Instruction: Take the line containing "Page Accueil Via Julio" and every line after it in the data below, and print them exactly as given, with nothing else.

Data records:
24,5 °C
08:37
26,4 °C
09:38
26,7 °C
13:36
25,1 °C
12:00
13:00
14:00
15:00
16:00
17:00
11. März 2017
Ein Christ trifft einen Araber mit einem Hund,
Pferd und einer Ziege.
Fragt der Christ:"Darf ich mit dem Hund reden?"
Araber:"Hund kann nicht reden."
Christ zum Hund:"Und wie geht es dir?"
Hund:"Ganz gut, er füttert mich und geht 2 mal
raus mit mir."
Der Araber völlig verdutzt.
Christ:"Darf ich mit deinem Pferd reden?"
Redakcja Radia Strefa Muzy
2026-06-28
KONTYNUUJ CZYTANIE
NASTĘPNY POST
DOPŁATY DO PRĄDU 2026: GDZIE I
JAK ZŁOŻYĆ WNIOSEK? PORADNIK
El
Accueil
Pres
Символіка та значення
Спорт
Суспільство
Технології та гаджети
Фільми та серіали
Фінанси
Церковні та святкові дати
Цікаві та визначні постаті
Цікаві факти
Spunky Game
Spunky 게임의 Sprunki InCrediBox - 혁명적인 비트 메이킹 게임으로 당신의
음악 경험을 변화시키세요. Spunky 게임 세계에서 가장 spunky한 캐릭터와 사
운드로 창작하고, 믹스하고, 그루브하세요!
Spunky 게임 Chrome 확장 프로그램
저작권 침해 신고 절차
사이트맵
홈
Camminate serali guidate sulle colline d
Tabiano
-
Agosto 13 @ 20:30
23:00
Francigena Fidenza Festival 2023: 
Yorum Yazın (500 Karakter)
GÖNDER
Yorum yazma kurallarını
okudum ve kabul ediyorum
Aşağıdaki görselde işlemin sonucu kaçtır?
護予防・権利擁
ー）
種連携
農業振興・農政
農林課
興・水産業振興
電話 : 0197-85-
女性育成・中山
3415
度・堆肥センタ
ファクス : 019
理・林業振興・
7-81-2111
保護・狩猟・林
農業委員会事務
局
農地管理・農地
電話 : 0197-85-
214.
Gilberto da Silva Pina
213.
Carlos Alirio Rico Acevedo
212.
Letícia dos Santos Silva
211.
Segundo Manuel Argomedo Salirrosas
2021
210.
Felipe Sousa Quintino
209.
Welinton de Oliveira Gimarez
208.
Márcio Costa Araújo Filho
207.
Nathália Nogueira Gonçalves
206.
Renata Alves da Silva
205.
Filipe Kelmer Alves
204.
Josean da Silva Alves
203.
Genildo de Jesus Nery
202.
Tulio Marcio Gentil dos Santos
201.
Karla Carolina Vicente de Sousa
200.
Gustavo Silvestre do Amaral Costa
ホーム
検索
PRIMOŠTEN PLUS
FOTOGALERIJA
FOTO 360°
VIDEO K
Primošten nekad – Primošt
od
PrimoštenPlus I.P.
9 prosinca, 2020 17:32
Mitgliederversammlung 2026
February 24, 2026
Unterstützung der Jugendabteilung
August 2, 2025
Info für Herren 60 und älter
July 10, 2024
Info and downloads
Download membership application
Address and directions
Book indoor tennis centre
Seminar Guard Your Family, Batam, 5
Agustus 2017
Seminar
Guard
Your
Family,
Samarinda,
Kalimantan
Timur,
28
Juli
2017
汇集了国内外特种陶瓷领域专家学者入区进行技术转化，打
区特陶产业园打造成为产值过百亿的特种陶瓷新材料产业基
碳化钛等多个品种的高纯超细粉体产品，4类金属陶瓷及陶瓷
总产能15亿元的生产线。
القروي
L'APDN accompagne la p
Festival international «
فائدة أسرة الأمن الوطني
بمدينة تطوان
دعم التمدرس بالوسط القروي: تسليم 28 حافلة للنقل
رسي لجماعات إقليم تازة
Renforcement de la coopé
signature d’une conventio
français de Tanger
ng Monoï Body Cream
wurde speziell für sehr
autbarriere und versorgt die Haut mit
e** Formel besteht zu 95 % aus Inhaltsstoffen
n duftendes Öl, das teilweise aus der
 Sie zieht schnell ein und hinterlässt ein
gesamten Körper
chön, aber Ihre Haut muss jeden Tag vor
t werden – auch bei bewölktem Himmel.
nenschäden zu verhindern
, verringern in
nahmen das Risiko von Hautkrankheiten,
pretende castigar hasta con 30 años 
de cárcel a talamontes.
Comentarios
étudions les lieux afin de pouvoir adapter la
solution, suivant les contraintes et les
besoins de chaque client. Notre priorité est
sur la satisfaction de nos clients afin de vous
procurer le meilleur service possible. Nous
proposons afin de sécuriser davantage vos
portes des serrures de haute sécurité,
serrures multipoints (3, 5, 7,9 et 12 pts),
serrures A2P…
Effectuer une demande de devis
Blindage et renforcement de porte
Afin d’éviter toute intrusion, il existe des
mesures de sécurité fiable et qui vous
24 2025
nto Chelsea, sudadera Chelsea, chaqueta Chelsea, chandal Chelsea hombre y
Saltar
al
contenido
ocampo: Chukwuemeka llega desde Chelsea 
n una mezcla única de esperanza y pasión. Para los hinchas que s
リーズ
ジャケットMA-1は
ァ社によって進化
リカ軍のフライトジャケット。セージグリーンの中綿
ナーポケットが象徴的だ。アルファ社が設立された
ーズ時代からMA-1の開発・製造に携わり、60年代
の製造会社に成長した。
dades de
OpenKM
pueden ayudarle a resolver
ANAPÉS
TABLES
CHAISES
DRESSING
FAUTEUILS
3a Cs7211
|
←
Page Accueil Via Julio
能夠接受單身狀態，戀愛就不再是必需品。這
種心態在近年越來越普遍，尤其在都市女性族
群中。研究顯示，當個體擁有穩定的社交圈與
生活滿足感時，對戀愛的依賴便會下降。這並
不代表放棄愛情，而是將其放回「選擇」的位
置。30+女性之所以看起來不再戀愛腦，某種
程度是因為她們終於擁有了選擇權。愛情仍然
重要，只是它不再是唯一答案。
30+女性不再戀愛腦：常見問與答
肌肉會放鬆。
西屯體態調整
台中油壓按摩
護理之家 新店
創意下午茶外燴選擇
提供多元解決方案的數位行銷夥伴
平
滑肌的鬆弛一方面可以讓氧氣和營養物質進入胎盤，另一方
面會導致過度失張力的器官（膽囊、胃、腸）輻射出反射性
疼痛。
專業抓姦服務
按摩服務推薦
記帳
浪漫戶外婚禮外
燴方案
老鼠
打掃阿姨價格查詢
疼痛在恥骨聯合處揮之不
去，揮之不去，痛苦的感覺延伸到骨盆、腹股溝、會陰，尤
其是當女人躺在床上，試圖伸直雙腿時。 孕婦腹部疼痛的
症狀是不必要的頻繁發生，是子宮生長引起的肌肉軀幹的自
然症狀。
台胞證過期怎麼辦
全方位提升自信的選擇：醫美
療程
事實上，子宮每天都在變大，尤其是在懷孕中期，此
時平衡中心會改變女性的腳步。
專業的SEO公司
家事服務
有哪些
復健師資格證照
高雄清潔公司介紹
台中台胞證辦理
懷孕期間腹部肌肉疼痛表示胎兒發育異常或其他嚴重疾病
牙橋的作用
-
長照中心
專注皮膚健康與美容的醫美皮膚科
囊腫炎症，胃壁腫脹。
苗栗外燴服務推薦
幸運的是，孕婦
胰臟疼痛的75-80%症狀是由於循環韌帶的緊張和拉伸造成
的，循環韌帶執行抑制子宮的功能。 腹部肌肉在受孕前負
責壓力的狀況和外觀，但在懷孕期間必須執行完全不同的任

Exercise output:
Page Accueil Via Julio
能夠接受單身狀態，戀愛就不再是必需品。這
種心態在近年越來越普遍，尤其在都市女性族
群中。研究顯示，當個體擁有穩定的社交圈與
生活滿足感時，對戀愛的依賴便會下降。這並
不代表放棄愛情，而是將其放回「選擇」的位
置。30+女性之所以看起來不再戀愛腦，某種
程度是因為她們終於擁有了選擇權。愛情仍然
重要，只是它不再是唯一答案。
30+女性不再戀愛腦：常見問與答
肌肉會放鬆。
西屯體態調整
台中油壓按摩
護理之家 新店
創意下午茶外燴選擇
提供多元解決方案的數位行銷夥伴
平
滑肌的鬆弛一方面可以讓氧氣和營養物質進入胎盤，另一方
面會導致過度失張力的器官（膽囊、胃、腸）輻射出反射性
疼痛。
專業抓姦服務
按摩服務推薦
記帳
浪漫戶外婚禮外
燴方案
老鼠
打掃阿姨價格查詢
疼痛在恥骨聯合處揮之不
去，揮之不去，痛苦的感覺延伸到骨盆、腹股溝、會陰，尤
其是當女人躺在床上，試圖伸直雙腿時。 孕婦腹部疼痛的
症狀是不必要的頻繁發生，是子宮生長引起的肌肉軀幹的自
然症狀。
台胞證過期怎麼辦
全方位提升自信的選擇：醫美
療程
事實上，子宮每天都在變大，尤其是在懷孕中期，此
時平衡中心會改變女性的腳步。
專業的SEO公司
家事服務
有哪些
復健師資格證照
高雄清潔公司介紹
台中台胞證辦理
懷孕期間腹部肌肉疼痛表示胎兒發育異常或其他嚴重疾病
牙橋的作用
-
長照中心
專注皮膚健康與美容的醫美皮膚科
囊腫炎症，胃壁腫脹。
苗栗外燴服務推薦
幸運的是，孕婦
胰臟疼痛的75-80%症狀是由於循環韌帶的緊張和拉伸造成
的，循環韌帶執行抑制子宮的功能。 腹部肌肉在受孕前負
責壓力的狀況和外觀，但在懷孕期間必須執行完全不同的任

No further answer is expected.